The ‘Thou Shalt Nots’… In my family there were little rules like – ‘We have scraggy necks so mustn’t wear low-cut tops,’ ‘We don’t
suit black…’ ‘We must be extremely careful with money…’ ‘We don’t mention mental illness…’ In Footsteps those types
of messages are allowed to dominate Helena and her mother Joanna, until at last Helena discovers the source of them.
Confinement, as I’ve said, makes even more of the premise that we are driven by history. The book puts two women, a hundred years apart, in the same school buildings and compares their lives. One story, to some extent directs the other, so that the two are interlinked by themes and structure. I think school days are important, not just for themselves, but for the backdrop they provide to the emotional and physical development of a young person. Bess Hardemon, as a head-teacher, rightly takes her responsibilities very seriously. But I’m a trained teacher, I know very well the pains as well as the joys of teaching – the classroom has that paradoxical position of liberating everyone in it from their home lives, but at the same time confining them in a different environment.

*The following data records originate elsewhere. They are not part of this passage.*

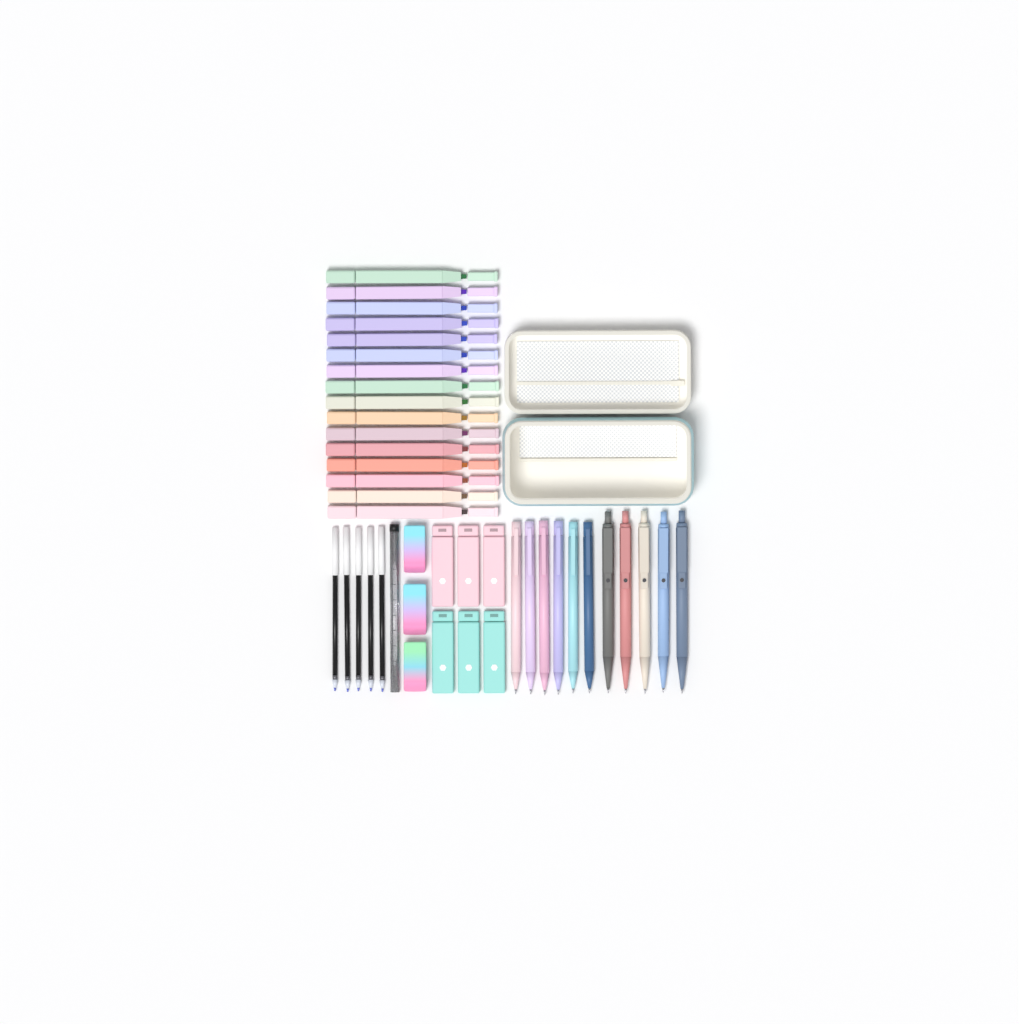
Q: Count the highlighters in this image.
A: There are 16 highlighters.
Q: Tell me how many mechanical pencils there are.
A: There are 6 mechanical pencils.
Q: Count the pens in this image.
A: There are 5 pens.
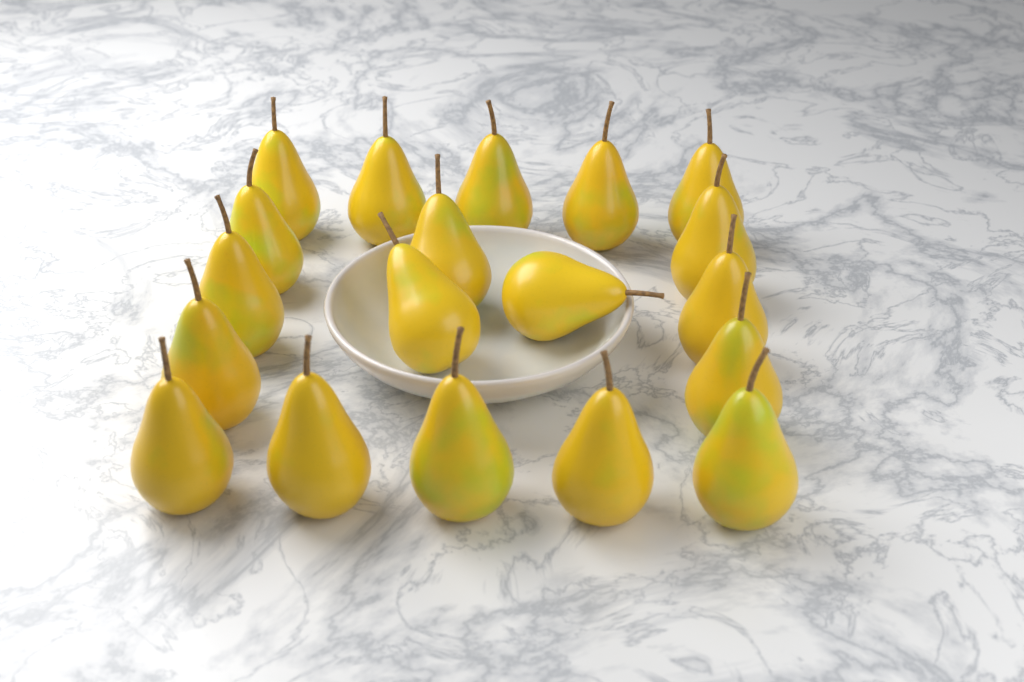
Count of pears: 19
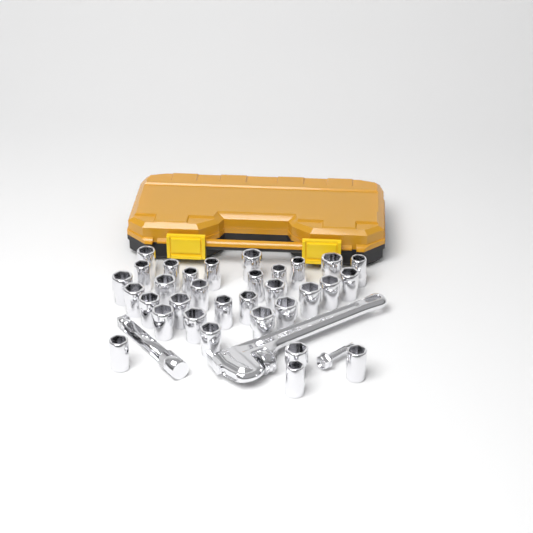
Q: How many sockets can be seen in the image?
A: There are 32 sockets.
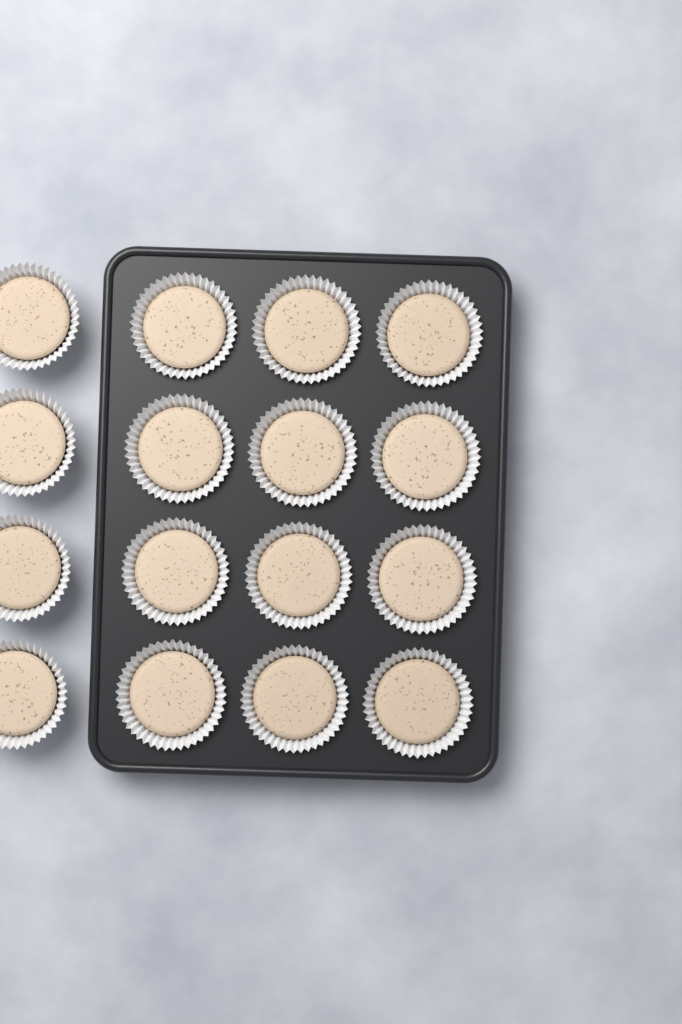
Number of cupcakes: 16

And finally, I can’t resist mentioning The Crimson Rooms, which is about an aspiring woman lawyer in 1924, faced with a crisis at home – the arrival of a woman claiming to be her dead brother’s mistress – and crisis at work, a kidnapping and a murder case. I suspect, because this novel is written ten years after Confinement, it is the work of an altogether freer mind – one who feels at ease with work and family. So that although that conflict is still there in Evelyn, there is a very clear sense of identity, and that she is never going to sacrifice her work. Perhaps, then, I feel I have earned my wings as a writer.